Today is Red Apple Day, a day where Australians are encouraged to support awareness, detection and prevention of Bowel Cancer. It is also a cause close to our hearts, as the affects have been felt very close to home for one of our staff members, now a proud advocate spreading the word far and wide.
What does an apple have to do with Bowel Disease? The red apple symbolises the human bowel, and the worm is a symbol of preventable cancer if caught early in the apple. If the worm is there for too long, it will cause irreputable damage.
Rob Johnstone, our Maintenance Officer at Infinite Care Caravonica, is a young Bowel Cancer survivor with a deep passion for spreading awareness to others. He sat down with us last month to discuss his personal journey before he heads to Canberra to present in Parliament and help advocate for change and re-education to prevent others from losing their lives to Bowel Cancer – a highly treatable disease if caught early.
When people think of Bowel Cancer, they often associate it as ‘an older person’s disease’. This couldn’t be further from the truth as Bowel Cancer affects 1,600 young Australians each year. “In reality”, Rob says, “you should never be told that you are too young to have Bowel Cancer.“
It was in July 2020 when Rob started to notice blood in his stool. He was 44, had just completed an Iron Man race the year prior and was feeling at the top of his game. Rob thought it best to see a GP about the blood. Never considering it could be anything sinister, Rob’s GP diagnosed him with Haemorrhoids and dismissed any idea that it could be Bowel Cancer. Because, after all, Bowel Cancer is an ‘old man’s disease’.

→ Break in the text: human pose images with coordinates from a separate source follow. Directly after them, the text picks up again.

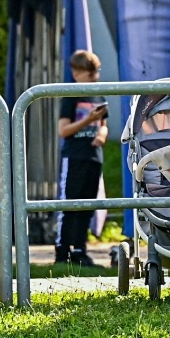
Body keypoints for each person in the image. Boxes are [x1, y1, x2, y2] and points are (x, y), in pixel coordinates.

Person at [55, 49, 107, 266]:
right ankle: (62, 250)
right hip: (74, 156)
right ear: (76, 74)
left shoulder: (100, 94)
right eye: (89, 75)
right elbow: (64, 130)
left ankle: (80, 249)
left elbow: (104, 125)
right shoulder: (72, 95)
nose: (94, 79)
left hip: (93, 156)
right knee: (70, 204)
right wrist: (88, 120)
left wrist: (102, 134)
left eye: (96, 74)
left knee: (87, 205)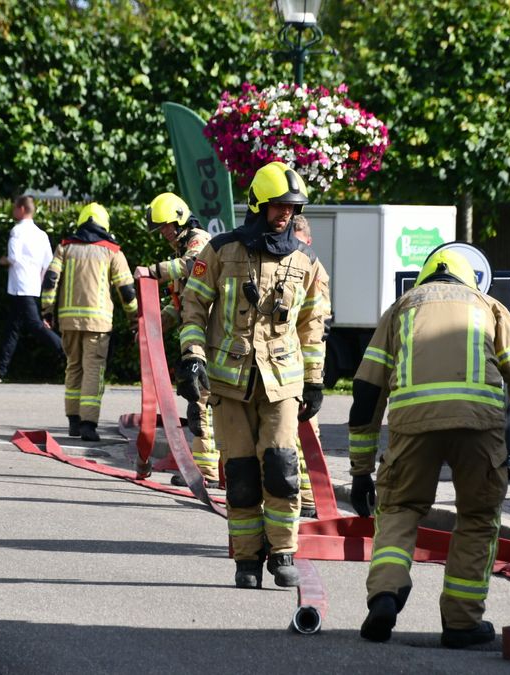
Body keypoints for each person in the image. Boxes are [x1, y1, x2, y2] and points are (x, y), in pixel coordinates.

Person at [346, 248, 510, 649]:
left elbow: (367, 392)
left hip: (413, 427)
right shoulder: (490, 307)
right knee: (476, 518)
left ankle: (386, 594)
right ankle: (461, 623)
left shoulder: (400, 309)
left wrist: (360, 471)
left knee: (400, 510)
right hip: (479, 427)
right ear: (470, 280)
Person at [177, 162, 331, 589]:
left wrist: (315, 379)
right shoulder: (222, 251)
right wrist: (192, 357)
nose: (286, 214)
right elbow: (193, 306)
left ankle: (283, 552)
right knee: (241, 474)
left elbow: (313, 325)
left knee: (282, 468)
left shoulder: (307, 262)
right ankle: (246, 561)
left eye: (292, 207)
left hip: (282, 383)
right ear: (258, 205)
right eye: (278, 206)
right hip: (229, 383)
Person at [134, 192, 220, 488]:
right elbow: (179, 301)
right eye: (161, 229)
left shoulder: (199, 241)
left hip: (208, 333)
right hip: (195, 331)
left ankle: (208, 471)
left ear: (180, 218)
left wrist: (152, 271)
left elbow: (193, 264)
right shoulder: (181, 249)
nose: (164, 233)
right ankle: (207, 469)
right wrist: (154, 325)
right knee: (199, 398)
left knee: (201, 398)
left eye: (167, 226)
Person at [41, 203, 138, 442]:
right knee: (93, 370)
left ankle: (73, 421)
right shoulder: (111, 250)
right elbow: (126, 290)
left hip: (69, 321)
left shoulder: (65, 247)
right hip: (99, 322)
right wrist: (135, 318)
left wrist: (47, 311)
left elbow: (50, 280)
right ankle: (88, 424)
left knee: (73, 366)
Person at [0, 195, 64, 383]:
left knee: (34, 326)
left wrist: (0, 261)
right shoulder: (41, 234)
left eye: (15, 207)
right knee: (12, 328)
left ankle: (68, 354)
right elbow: (48, 263)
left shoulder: (17, 231)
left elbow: (13, 258)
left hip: (19, 287)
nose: (13, 210)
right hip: (33, 287)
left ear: (22, 209)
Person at [290, 214, 321, 519]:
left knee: (306, 432)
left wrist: (313, 380)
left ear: (308, 242)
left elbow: (313, 327)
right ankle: (302, 495)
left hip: (304, 360)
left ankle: (311, 498)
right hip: (288, 361)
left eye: (298, 241)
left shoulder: (314, 270)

Rob’s wife wanted a second opinion and booked Rob in to see a specialist not long after, who diagnosed him with Stage 3 Bowel Cancer. It had only taken 5 months for the cancer to progress to Stage 4 and spread to his liver. “Thank goodness my wife made me get a second opinion”, reflects Rob.
It all came as a shock to Rob, but nothing could prepare him for the treatments he had to endure over the course of the next 16 months. He undertook intense Radiation and Chemotherapy and two big operations, one to remove over half of his liver in June 2021 (almost a year after being diagnosed) and a final surgery later that year to remove the cancer tumour in his rectum. During this period, Rob received the devastating news that his cancer was not operable and there was a good chance that he would not survive, with only a predicted 13% survival rate within the next 5 years. Rob continued to fight, with aggressive rounds of Chemotherapy which allowed the team to proceed with the surgery.

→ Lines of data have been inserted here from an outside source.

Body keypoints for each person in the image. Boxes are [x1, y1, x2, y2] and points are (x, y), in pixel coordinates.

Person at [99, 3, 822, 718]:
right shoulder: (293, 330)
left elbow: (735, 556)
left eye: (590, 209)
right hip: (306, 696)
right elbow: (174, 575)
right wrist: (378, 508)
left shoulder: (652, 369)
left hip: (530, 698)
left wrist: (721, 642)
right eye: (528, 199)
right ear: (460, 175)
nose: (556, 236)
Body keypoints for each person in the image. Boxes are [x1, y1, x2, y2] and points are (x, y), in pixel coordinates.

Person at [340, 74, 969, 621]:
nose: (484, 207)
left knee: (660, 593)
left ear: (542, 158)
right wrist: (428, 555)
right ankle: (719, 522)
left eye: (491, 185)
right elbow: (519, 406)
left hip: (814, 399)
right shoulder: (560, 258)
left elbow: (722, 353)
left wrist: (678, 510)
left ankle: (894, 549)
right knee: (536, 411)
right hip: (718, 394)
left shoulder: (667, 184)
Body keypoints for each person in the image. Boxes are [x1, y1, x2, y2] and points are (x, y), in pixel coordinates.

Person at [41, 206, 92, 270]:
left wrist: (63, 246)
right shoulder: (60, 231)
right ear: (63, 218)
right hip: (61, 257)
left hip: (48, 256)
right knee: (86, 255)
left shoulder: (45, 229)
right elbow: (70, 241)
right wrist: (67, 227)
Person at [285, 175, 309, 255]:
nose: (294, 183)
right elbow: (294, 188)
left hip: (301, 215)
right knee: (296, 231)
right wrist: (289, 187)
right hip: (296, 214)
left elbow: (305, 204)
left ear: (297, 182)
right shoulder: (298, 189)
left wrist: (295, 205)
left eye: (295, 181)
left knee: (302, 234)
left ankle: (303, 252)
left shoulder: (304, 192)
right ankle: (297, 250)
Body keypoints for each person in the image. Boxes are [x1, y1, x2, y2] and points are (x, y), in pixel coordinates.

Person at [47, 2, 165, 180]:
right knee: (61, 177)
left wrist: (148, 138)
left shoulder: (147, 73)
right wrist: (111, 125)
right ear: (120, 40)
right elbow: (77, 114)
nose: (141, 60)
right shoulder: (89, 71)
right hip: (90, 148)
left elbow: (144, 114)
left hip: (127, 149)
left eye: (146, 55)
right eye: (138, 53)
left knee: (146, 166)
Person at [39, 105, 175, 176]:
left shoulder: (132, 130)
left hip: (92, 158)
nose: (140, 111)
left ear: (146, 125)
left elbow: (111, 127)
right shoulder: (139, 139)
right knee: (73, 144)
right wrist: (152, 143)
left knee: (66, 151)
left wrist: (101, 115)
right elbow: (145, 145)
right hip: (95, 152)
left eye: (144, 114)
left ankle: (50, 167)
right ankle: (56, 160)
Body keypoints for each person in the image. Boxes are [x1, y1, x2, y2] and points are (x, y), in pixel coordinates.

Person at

Fast forward to today and Rob is cancer free and feeling so grateful for his new lease on life. He describes that period of his life as one of the scariest things he has endured and hopes that if his story scares anyone to get checked for Bowel Cancer, then he has done his job.

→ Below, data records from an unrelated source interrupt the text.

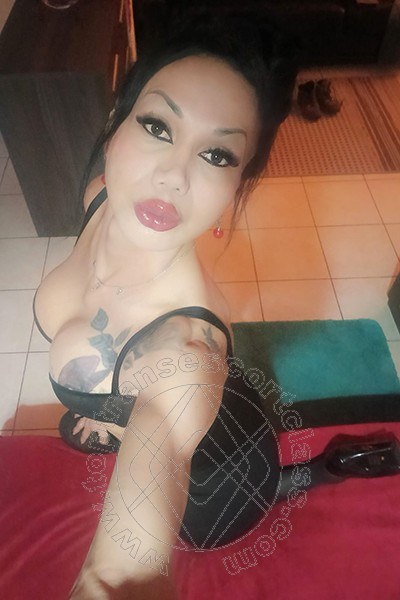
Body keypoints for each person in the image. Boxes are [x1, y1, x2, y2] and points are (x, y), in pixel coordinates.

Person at [29, 12, 399, 600]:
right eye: (157, 126)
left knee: (214, 516)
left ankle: (323, 470)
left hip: (218, 486)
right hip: (223, 414)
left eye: (218, 155)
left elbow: (118, 577)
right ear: (116, 120)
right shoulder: (100, 195)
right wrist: (106, 411)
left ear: (239, 182)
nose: (172, 177)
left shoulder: (183, 354)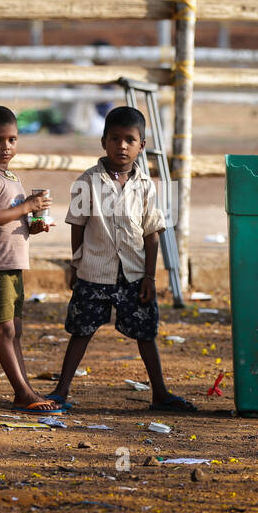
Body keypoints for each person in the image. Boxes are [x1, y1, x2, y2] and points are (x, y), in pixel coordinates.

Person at [46, 106, 195, 412]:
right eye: (115, 138)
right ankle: (61, 391)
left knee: (146, 333)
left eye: (130, 139)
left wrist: (150, 278)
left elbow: (152, 234)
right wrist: (76, 264)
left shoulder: (146, 186)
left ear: (142, 145)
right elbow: (78, 224)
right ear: (103, 141)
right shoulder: (86, 182)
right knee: (81, 330)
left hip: (135, 275)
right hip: (93, 272)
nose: (122, 146)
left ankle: (160, 394)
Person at [0, 106, 59, 414]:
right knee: (4, 330)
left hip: (14, 263)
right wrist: (28, 207)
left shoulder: (13, 177)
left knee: (16, 330)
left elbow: (12, 222)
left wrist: (33, 224)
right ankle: (21, 391)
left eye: (12, 139)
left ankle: (25, 390)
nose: (6, 147)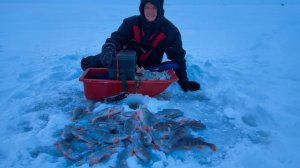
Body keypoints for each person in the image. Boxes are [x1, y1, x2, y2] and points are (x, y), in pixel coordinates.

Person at [81, 0, 200, 92]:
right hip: (126, 62)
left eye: (154, 7)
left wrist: (184, 81)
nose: (150, 11)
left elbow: (177, 57)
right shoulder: (131, 23)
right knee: (97, 62)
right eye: (147, 7)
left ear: (160, 9)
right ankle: (87, 62)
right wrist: (108, 48)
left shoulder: (170, 31)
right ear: (142, 8)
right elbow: (116, 38)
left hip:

Bowel Cancer is one of the deadliest cancers in Australia, claiming 103 lives each week and being the sixth leading cause of death overall for Australians aged 25-44. Campaigns such as N2Y (Never 2 Young) aims to increase awareness around Bowel Cancer, and the fact that really anyone at any age can be diagnosed.
After speaking with other survivors, one of the most common themes Rob had found in everyone’s experience was their GP’s lack of response. Bowel Cancer’s rapid growth means it is pivotal for early detection, as it is often treatable if caught early. There is no doubt that re-education amongst the health sector will prevent hundreds of people losing their lives in future.
Although Rob has fought cancer and survived, there are still long-term effects on his body and new ways of living his life as normal. He states however that he is, “lucky to be here”, and says that, “every day is a new day and a new chance to make life better”.
If there is anything that Rob would like people to take away it is that, “no one cares as much about your health as you do”. He urges the importance of educating ourselves around Bowel Cancer, knowing our family history and getting that second opinion if you feel that you need to!